Cuánto cuesta llegar a ese punto…
A ese punto en el que el corazón, después de tanto duelo, tanto silencio y tanta lágrima, deja de buscar a quien ya no está para empezar a sentirlo dentro.
Cuesta mucho.
Pero cuando se llega, es un regalo inmenso. Porque uno comprende que no se han ido lejos, sino muy cerca.
Tan cerca de Dios que pueden seguir haciendo lo que más deseaban: cuidarnos.
Tan cerca de nosotros que, aunque no los veamos, los notamos.
Y ahí está la paradoja más hermosa: una vez pasado el duelo, esa presencia que parecía perdida empieza a sostenernos de nuevo.
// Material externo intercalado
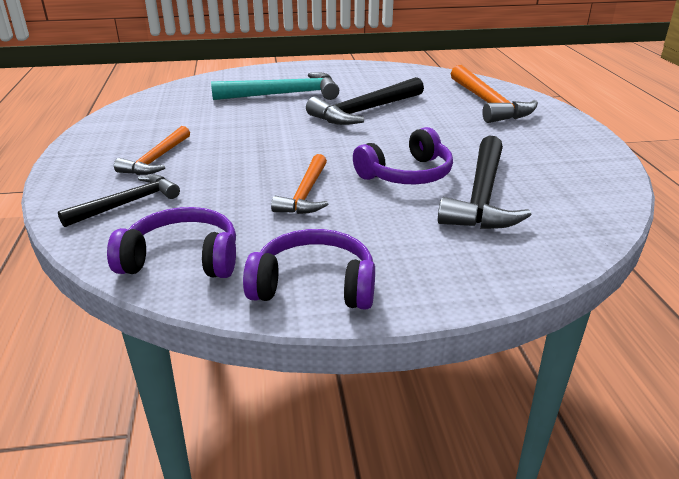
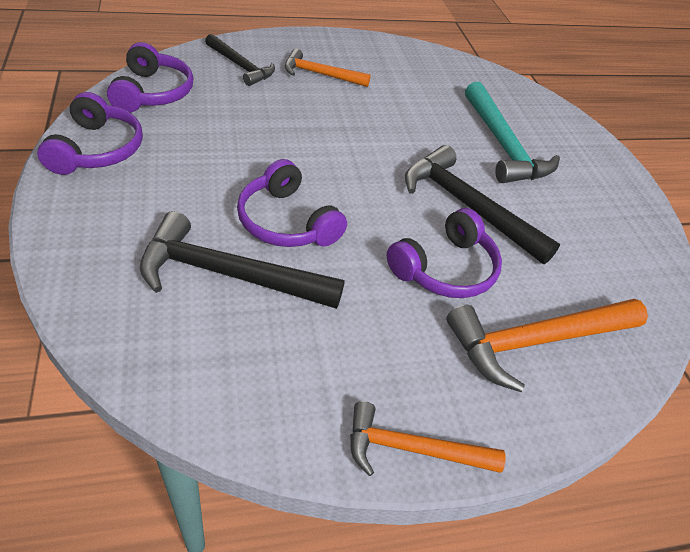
camera: 80 degrees right, 15 degrees up
orange hammer [271,154,328,214] -> orange hammer moved to [350,401,506,476]
none -> purple headphones [387,208,502,298]

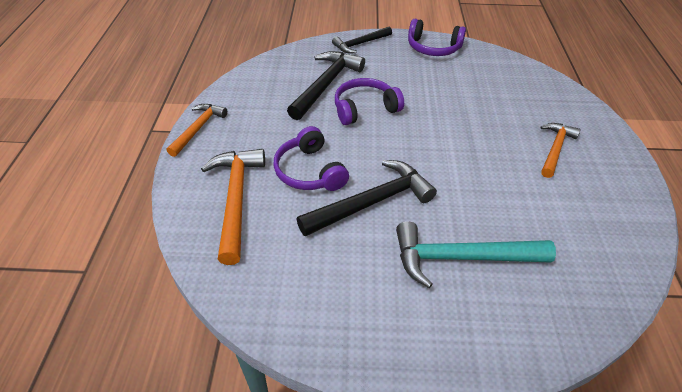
camera: 110 degrees right, 0 degrees up
purple headphones [107,42,194,113] -> none
black hammer [205,34,275,86] -> black hammer moved to [332,27,392,53]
Nos acompaña en decisiones, en momentos difíciles, en esos instantes en los que sentimos una paz que no entendemos… y que quizá venga precisamente de ellos.
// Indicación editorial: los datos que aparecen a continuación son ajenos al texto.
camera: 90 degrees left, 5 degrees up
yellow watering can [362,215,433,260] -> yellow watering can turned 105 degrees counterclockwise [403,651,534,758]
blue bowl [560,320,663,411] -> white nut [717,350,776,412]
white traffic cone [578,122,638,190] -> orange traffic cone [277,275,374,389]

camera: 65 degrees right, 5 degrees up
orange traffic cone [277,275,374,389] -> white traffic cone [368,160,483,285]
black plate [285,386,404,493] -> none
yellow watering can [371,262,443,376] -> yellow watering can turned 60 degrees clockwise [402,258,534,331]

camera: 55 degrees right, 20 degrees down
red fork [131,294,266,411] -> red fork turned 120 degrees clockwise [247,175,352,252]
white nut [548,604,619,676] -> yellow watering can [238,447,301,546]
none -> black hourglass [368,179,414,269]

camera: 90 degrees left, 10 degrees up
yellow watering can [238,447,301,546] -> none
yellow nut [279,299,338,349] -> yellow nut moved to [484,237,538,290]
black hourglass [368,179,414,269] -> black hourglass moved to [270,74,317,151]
Qué suerte tener en el cielo a quienes nos amaron en la tierra.
Qué suerte saber que no desaparecen, sino que interceden, que nos empujan hacia la esperanza, que siguen siendo familia, solo que desde el lado luminoso de la eternidad.
Cada año somos más los que nos esperan allí. Y llegará el día —ese día sin despedidas— en el que nos volveremos a reunir para siempre. Hoy no es solo día de difuntos. Es día de amor eterno.
De memoria viva.
De esperanza cierta.
De agradecer que los que amamos están —aunque no los veamos— más cerca que nunca.